- **Work request A**: Output the passage on India's wheat imports word for word, beginning with "The gist: Ever" and ending after "from his government?".

- **Text section**:
The gist: Ever since the government began permitting private parties to buy wheat directly from farmers, India has become net importer of wheat from being an exporter--from 0.5 million tonnes, we now import 5.5 million tonnes (two million additional tonnes thanks to Pawar's honourable anxiety to prevent a `food scarcity') at the cost of Rs 5,500 crore. As private purchases created an artificial shortfall in public godowns, the government imports wheat. The price of imported wheat is Rs 1,100 per quintal, twice that of the government's procurement price of Rs 650. Why not pay this amount to the ailing Indian farmer instead of his American counterpart who already enjoys huge subsidies from his government?
Next, the government comes out with a Rs 2,480 crore saviour package purportedly to boost productivity in the 138 Indian districts producing wheat, but which actually helps the agribusiness lobby. So, we have generous hand-outs for sprinkler sets, gympsum supply and such. The sarkar mai baap is also actively discouraging higher yields by threatening to get out of procurement.

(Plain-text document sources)

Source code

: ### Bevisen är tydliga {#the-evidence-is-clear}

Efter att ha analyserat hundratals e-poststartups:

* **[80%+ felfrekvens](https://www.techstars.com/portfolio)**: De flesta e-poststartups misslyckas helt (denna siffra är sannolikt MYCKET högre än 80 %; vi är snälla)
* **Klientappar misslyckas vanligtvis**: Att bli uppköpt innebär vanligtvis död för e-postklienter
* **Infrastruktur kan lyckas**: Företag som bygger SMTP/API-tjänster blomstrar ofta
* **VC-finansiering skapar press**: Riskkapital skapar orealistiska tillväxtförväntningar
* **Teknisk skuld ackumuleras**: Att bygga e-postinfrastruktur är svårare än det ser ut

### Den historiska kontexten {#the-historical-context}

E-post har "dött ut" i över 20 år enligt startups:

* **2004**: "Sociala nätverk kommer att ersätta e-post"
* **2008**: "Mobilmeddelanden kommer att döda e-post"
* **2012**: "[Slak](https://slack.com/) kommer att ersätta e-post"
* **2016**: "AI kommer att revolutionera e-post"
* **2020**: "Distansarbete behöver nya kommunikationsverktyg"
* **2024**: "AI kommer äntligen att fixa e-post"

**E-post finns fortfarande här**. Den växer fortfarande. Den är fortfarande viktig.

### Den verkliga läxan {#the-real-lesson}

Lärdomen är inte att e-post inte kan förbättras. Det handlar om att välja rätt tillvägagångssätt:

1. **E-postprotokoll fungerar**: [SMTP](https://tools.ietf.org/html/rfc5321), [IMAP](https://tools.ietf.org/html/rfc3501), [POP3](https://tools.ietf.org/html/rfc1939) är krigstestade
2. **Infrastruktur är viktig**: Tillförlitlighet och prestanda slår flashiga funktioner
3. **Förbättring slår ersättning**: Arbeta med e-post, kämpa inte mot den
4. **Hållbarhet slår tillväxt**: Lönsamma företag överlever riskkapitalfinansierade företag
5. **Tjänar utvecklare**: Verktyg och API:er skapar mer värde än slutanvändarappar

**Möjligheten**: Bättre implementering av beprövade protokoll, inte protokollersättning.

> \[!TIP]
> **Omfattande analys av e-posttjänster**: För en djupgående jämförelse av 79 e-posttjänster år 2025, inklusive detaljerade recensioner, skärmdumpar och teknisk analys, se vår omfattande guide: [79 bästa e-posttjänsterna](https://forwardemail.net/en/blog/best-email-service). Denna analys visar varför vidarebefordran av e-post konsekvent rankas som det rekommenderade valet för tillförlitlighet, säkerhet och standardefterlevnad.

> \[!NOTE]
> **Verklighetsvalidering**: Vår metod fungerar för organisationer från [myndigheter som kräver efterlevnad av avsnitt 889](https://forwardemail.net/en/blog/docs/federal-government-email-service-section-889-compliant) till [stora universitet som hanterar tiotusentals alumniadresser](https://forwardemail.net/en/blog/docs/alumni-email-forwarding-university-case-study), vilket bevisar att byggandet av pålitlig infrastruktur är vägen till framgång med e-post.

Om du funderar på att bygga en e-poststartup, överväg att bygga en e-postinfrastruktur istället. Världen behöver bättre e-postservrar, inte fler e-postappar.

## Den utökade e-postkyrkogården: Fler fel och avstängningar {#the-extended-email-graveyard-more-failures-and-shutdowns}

- **Work request B**: From the records, return unchanged the lines from the one containing "20 år enligt" through the one containing "säkerhet och standardefterlevnad.", both included.

- **Expected answer A**:
The gist: Ever since the government began permitting private parties to buy wheat directly from farmers, India has become net importer of wheat from being an exporter--from 0.5 million tonnes, we now import 5.5 million tonnes (two million additional tonnes thanks to Pawar's honourable anxiety to prevent a `food scarcity') at the cost of Rs 5,500 crore. As private purchases created an artificial shortfall in public godowns, the government imports wheat. The price of imported wheat is Rs 1,100 per quintal, twice that of the government's procurement price of Rs 650. Why not pay this amount to the ailing Indian farmer instead of his American counterpart who already enjoys huge subsidies from his government?

- **Expected answer B**:
E-post har "dött ut" i över 20 år enligt startups:

* **2004**: "Sociala nätverk kommer att ersätta e-post"
* **2008**: "Mobilmeddelanden kommer att döda e-post"
* **2012**: "[Slak](https://slack.com/) kommer att ersätta e-post"
* **2016**: "AI kommer att revolutionera e-post"
* **2020**: "Distansarbete behöver nya kommunikationsverktyg"
* **2024**: "AI kommer äntligen att fixa e-post"

**E-post finns fortfarande här**. Den växer fortfarande. Den är fortfarande viktig.

### Den verkliga läxan {#the-real-lesson}

Lärdomen är inte att e-post inte kan förbättras. Det handlar om att välja rätt tillvägagångssätt:

1. **E-postprotokoll fungerar**: [SMTP](https://tools.ietf.org/html/rfc5321), [IMAP](https://tools.ietf.org/html/rfc3501), [POP3](https://tools.ietf.org/html/rfc1939) är krigstestade
2. **Infrastruktur är viktig**: Tillförlitlighet och prestanda slår flashiga funktioner
3. **Förbättring slår ersättning**: Arbeta med e-post, kämpa inte mot den
4. **Hållbarhet slår tillväxt**: Lönsamma företag överlever riskkapitalfinansierade företag
5. **Tjänar utvecklare**: Verktyg och API:er skapar mer värde än slutanvändarappar

**Möjligheten**: Bättre implementering av beprövade protokoll, inte protokollersättning.

> \[!TIP]
> **Omfattande analys av e-posttjänster**: För en djupgående jämförelse av 79 e-posttjänster år 2025, inklusive detaljerade recensioner, skärmdumpar och teknisk analys, se vår omfattande guide: [79 bästa e-posttjänsterna](https://forwardemail.net/en/blog/best-email-service). Denna analys visar varför vidarebefordran av e-post konsekvent rankas som det rekommenderade valet för tillförlitlighet, säkerhet och standardefterlevnad.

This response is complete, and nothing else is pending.